On the way to the CT scan I made a decision- with sisters insistence. I have been called a micro manager at every job I've every held. Its what made me certain things got done right, and on time. Well, I let this doctor string me along with bleeding too long without researching myself. No more! I was going to take charge of my treatment. Still in hyperdrive I called for an appointment at UAB in Birmingham; an NCI center my sister had identified. After calling around and working through different people I got to the scheduler for the doctor I wanted. Got an appointment and his aide told me to collect all records. The aide called back while I was at my urologists office for the CT scan and said he spoke to the doctor about me and he would need the results of the CT Scan before he could set an appointment. Damn. I thought I had one just 6 days later but I knew I kind of pushed him to make it. Wasn't surprised when I called back and he said he never actually set it after the doctor said to wait till I had the CT results. The CT scan was simple, no issues. I realized this was going to be an emotional journey.
When I went to get my medical records, the clerk asked why I need them, and I immediately choked and teared up, couldn't speak. I couldn't say the words "Because I got cancer" It came out as me just mouthing it. She could read lips good because she said "For the oncologist?" I shook my head in the affirmative.
My urologist called the next day, said they found no evidence of spread outside my bladder. Lymph nodes looked unremarkable, Pelvic area, Lungs, Kidney all no signs of cancer. I didn't want to see this doctor the next day for consult, I just needed to pick up the report of the CT and the disk. I had a doctor in Birmingham, he has some of the best credentials in the country for my specific cancer. He wouldn't have missed this so many precious months before. If caught early, this cancer is beatable. Later an uphill battle. So I told him to cancel it. Later that day, I regretted canceling that appointment. I had sooooo many questions and I didn't want to wait until the following week and my real appointment, set and solid with Dr. Sunil Sudarshan for Thursday, June 11, 2015. I remembered an episode of "Seinfeld" where George Castanza was fired.
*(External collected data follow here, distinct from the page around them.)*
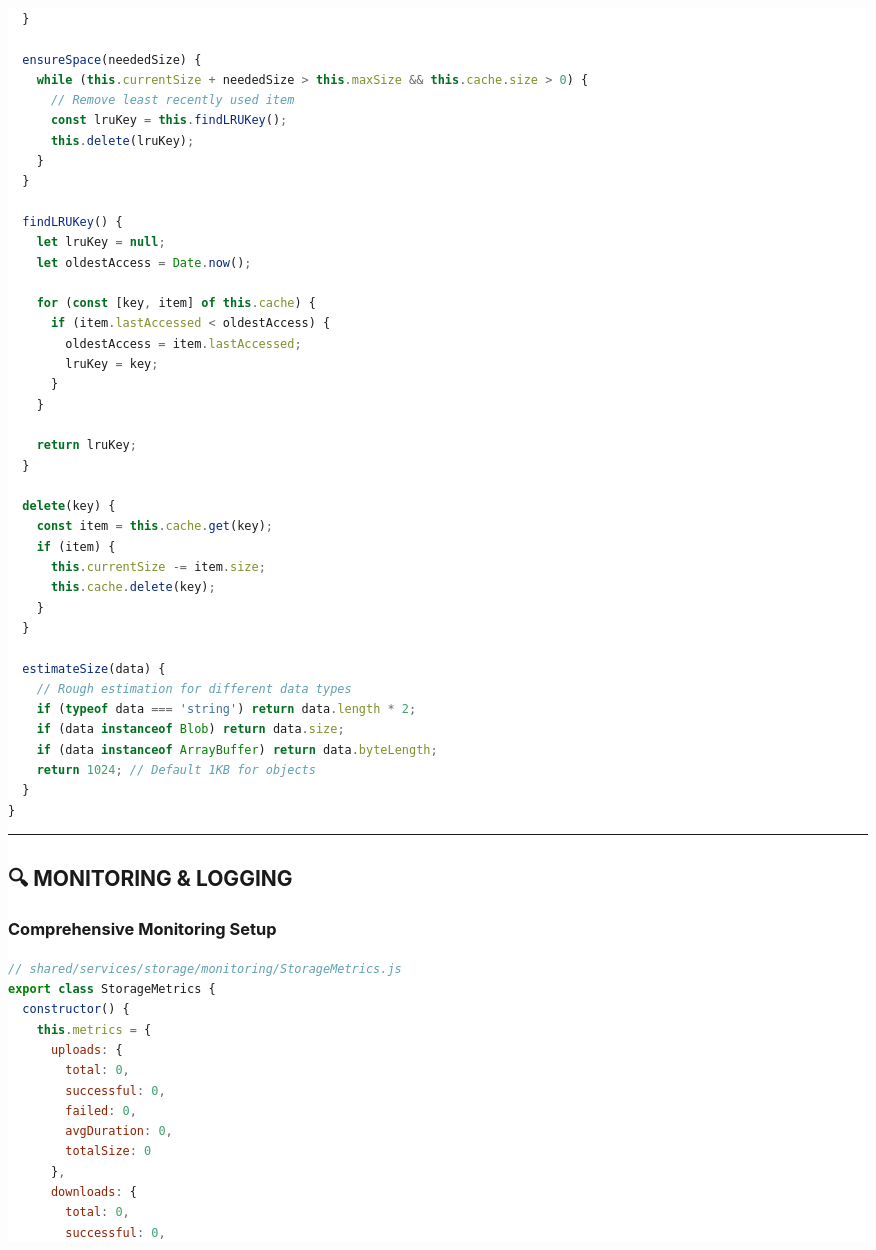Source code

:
```javascript
  }

  ensureSpace(neededSize) {
    while (this.currentSize + neededSize > this.maxSize && this.cache.size > 0) {
      // Remove least recently used item
      const lruKey = this.findLRUKey();
      this.delete(lruKey);
    }
  }

  findLRUKey() {
    let lruKey = null;
    let oldestAccess = Date.now();

    for (const [key, item] of this.cache) {
      if (item.lastAccessed < oldestAccess) {
        oldestAccess = item.lastAccessed;
        lruKey = key;
      }
    }

    return lruKey;
  }

  delete(key) {
    const item = this.cache.get(key);
    if (item) {
      this.currentSize -= item.size;
      this.cache.delete(key);
    }
  }

  estimateSize(data) {
    // Rough estimation for different data types
    if (typeof data === 'string') return data.length * 2;
    if (data instanceof Blob) return data.size;
    if (data instanceof ArrayBuffer) return data.byteLength;
    return 1024; // Default 1KB for objects
  }
}
```

---

## 🔍 MONITORING & LOGGING

### **Comprehensive Monitoring Setup**

```javascript
// shared/services/storage/monitoring/StorageMetrics.js
export class StorageMetrics {
  constructor() {
    this.metrics = {
      uploads: {
        total: 0,
        successful: 0,
        failed: 0,
        avgDuration: 0,
        totalSize: 0
      },
      downloads: {
        total: 0,
        successful: 0,
```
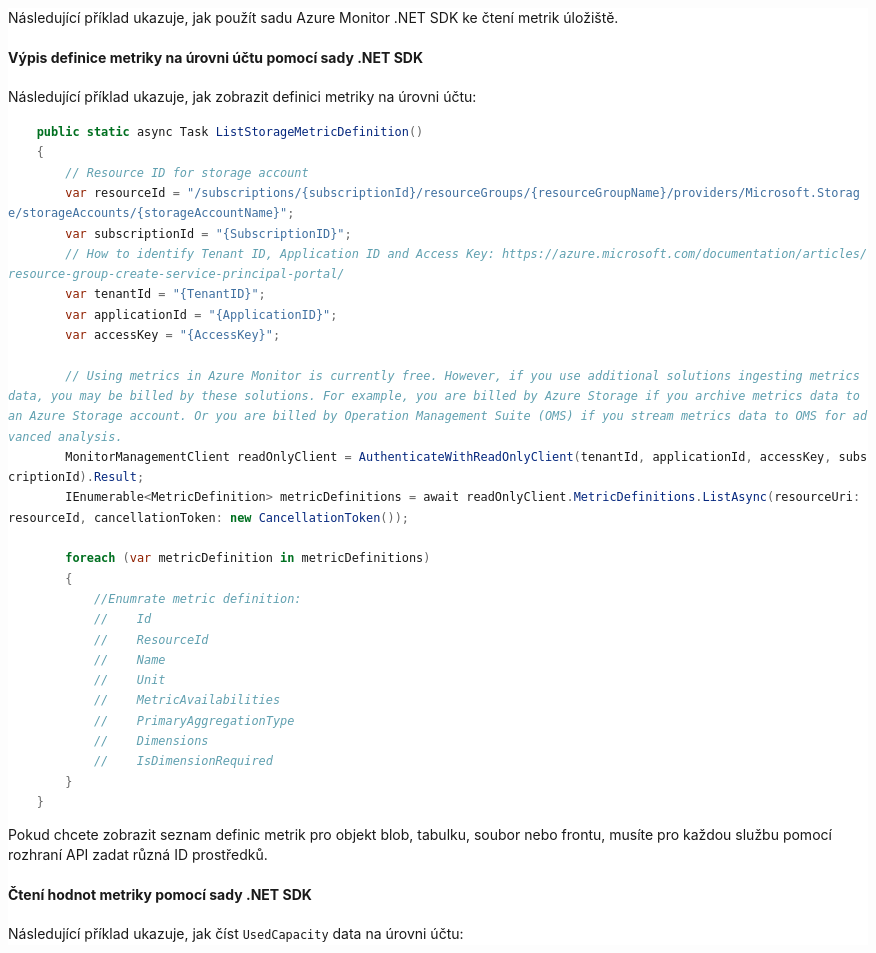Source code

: Následující příklad ukazuje, jak použít sadu Azure Monitor .NET SDK ke čtení metrik úložiště.

#### <a name="list-account-level-metric-definition-with-the-net-sdk"></a>Výpis definice metriky na úrovni účtu pomocí sady .NET SDK

Následující příklad ukazuje, jak zobrazit definici metriky na úrovni účtu:

```csharp
    public static async Task ListStorageMetricDefinition()
    {
        // Resource ID for storage account
        var resourceId = "/subscriptions/{subscriptionId}/resourceGroups/{resourceGroupName}/providers/Microsoft.Storage/storageAccounts/{storageAccountName}";
        var subscriptionId = "{SubscriptionID}";
        // How to identify Tenant ID, Application ID and Access Key: https://azure.microsoft.com/documentation/articles/resource-group-create-service-principal-portal/
        var tenantId = "{TenantID}";
        var applicationId = "{ApplicationID}";
        var accessKey = "{AccessKey}";

        // Using metrics in Azure Monitor is currently free. However, if you use additional solutions ingesting metrics data, you may be billed by these solutions. For example, you are billed by Azure Storage if you archive metrics data to an Azure Storage account. Or you are billed by Operation Management Suite (OMS) if you stream metrics data to OMS for advanced analysis.
        MonitorManagementClient readOnlyClient = AuthenticateWithReadOnlyClient(tenantId, applicationId, accessKey, subscriptionId).Result;
        IEnumerable<MetricDefinition> metricDefinitions = await readOnlyClient.MetricDefinitions.ListAsync(resourceUri: resourceId, cancellationToken: new CancellationToken());

        foreach (var metricDefinition in metricDefinitions)
        {
            //Enumrate metric definition:
            //    Id
            //    ResourceId
            //    Name
            //    Unit
            //    MetricAvailabilities
            //    PrimaryAggregationType
            //    Dimensions
            //    IsDimensionRequired
        }
    }

```

Pokud chcete zobrazit seznam definic metrik pro objekt blob, tabulku, soubor nebo frontu, musíte pro každou službu pomocí rozhraní API zadat různá ID prostředků.

#### <a name="read-metric-values-with-the-net-sdk"></a>Čtení hodnot metriky pomocí sady .NET SDK

Následující příklad ukazuje, jak číst `UsedCapacity` data na úrovni účtu:
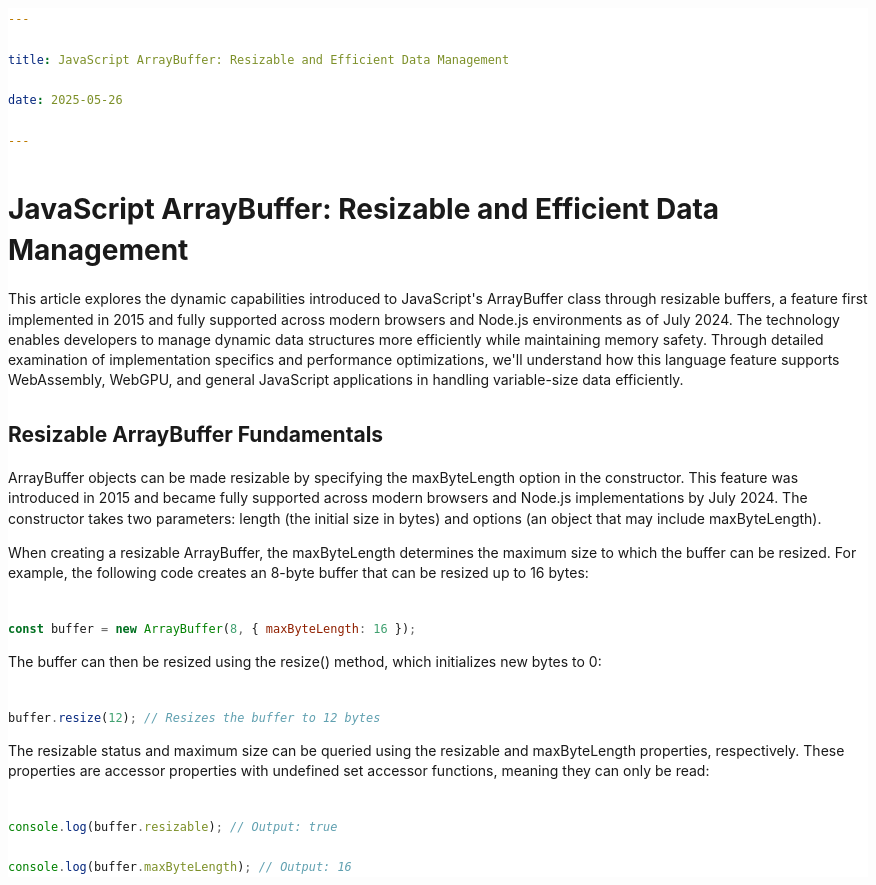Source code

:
 ```yaml
---

title: JavaScript ArrayBuffer: Resizable and Efficient Data Management

date: 2025-05-26

---
```



# JavaScript ArrayBuffer: Resizable and Efficient Data Management

This article explores the dynamic capabilities introduced to JavaScript's ArrayBuffer class through resizable buffers, a feature first implemented in 2015 and fully supported across modern browsers and Node.js environments as of July 2024. The technology enables developers to manage dynamic data structures more efficiently while maintaining memory safety. Through detailed examination of implementation specifics and performance optimizations, we'll understand how this language feature supports WebAssembly, WebGPU, and general JavaScript applications in handling variable-size data efficiently.


## Resizable ArrayBuffer Fundamentals

ArrayBuffer objects can be made resizable by specifying the maxByteLength option in the constructor. This feature was introduced in 2015 and became fully supported across modern browsers and Node.js implementations by July 2024. The constructor takes two parameters: length (the initial size in bytes) and options (an object that may include maxByteLength).

When creating a resizable ArrayBuffer, the maxByteLength determines the maximum size to which the buffer can be resized. For example, the following code creates an 8-byte buffer that can be resized up to 16 bytes:

```javascript

const buffer = new ArrayBuffer(8, { maxByteLength: 16 });

```

The buffer can then be resized using the resize() method, which initializes new bytes to 0:

```javascript

buffer.resize(12); // Resizes the buffer to 12 bytes

```

The resizable status and maximum size can be queried using the resizable and maxByteLength properties, respectively. These properties are accessor properties with undefined set accessor functions, meaning they can only be read:

```javascript

console.log(buffer.resizable); // Output: true

console.log(buffer.maxByteLength); // Output: 16

```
He wanted his job back and so he just went back to work like nothing happened, like he was never fired. I decided on that tack. I went to my doctor's appointment and signed in like I never cancelled it. I got in, asked tons of questions...none of which he really had any answers for. I finally asked how the cancer was missed in December. He stated it was just under the surface, deeper than he went for the biopsy.
Well, after research that's all I know. I do believe there is a chance this will kill me; but it won't be immediate and I might just beat it. I have a business, a nightclub I opened a few years ago. I let my staff know what is going on, and let them know it doesn't have to be a secret, but I didn't plan on blasting it everyday on FB. But they could tell the people that have gotten close to my wife and I, who would want to know...but to BE SURE to include that business goes on, nothing changes, I'm sick (feel great now tho) but getting treatment, the party continues and my staff have the business well in hand. We need this business now more than ever.
That's really all I know at the moment. Those are the facts. How I feel personally? I'm not afraid of dying, not yet. I'm afraid of leaving my wife alone. I'm afraid of my daughters missing me, and of my grandkids I have, and the grandkids to come, missing me. I've told my wife many times, if my live ever ended, I would die feeling blessed. And that's how I feel personally. Blessed to have known and loved her, blessed to have shared my life with my wonderful children and grandchildren. Blessed! But I plan on living more so......I will write with updates. I can't promise and uplifting blog, or one with a happy ending, just my reality as it happens.